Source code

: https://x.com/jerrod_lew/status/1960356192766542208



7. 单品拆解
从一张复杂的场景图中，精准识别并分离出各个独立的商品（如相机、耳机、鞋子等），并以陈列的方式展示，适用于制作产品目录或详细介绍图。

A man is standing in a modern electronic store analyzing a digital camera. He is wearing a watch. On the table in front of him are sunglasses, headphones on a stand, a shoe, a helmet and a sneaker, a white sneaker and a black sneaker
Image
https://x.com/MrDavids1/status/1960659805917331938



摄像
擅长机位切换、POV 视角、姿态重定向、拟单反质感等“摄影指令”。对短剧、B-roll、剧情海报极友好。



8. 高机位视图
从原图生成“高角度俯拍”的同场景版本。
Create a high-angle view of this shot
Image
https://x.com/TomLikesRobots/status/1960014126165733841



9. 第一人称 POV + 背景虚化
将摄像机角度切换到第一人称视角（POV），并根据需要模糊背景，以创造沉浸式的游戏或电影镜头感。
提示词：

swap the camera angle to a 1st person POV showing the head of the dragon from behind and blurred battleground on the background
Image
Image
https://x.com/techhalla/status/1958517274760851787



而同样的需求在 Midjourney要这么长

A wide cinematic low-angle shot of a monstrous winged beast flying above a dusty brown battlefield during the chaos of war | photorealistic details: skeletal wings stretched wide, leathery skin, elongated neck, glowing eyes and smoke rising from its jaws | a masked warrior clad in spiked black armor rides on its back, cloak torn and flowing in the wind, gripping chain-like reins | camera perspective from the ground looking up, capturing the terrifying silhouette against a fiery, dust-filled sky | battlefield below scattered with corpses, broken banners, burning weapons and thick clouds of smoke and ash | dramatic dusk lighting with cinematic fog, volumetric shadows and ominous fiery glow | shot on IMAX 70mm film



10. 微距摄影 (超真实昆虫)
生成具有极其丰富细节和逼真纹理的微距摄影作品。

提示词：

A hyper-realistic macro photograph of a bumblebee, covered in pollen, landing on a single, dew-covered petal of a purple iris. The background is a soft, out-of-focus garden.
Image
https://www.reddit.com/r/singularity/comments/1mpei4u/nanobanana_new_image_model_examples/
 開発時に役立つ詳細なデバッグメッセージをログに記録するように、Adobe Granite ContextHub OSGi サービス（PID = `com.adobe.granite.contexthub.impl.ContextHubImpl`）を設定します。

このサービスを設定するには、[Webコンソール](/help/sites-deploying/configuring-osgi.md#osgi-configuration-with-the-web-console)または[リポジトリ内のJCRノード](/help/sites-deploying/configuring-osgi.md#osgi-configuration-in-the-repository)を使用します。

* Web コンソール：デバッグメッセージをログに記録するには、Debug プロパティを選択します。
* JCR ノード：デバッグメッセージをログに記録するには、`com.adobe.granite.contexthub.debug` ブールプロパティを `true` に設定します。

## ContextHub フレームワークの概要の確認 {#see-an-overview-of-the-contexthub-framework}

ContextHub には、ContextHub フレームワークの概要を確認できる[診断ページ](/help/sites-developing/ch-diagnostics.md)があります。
☆ ☆ ☆ ☆ ☆ ☆ ☆
* **What the task asks**
How many lines of the preceding listing hold the string "angle"? Answer with the number only.

* **Task answer**
3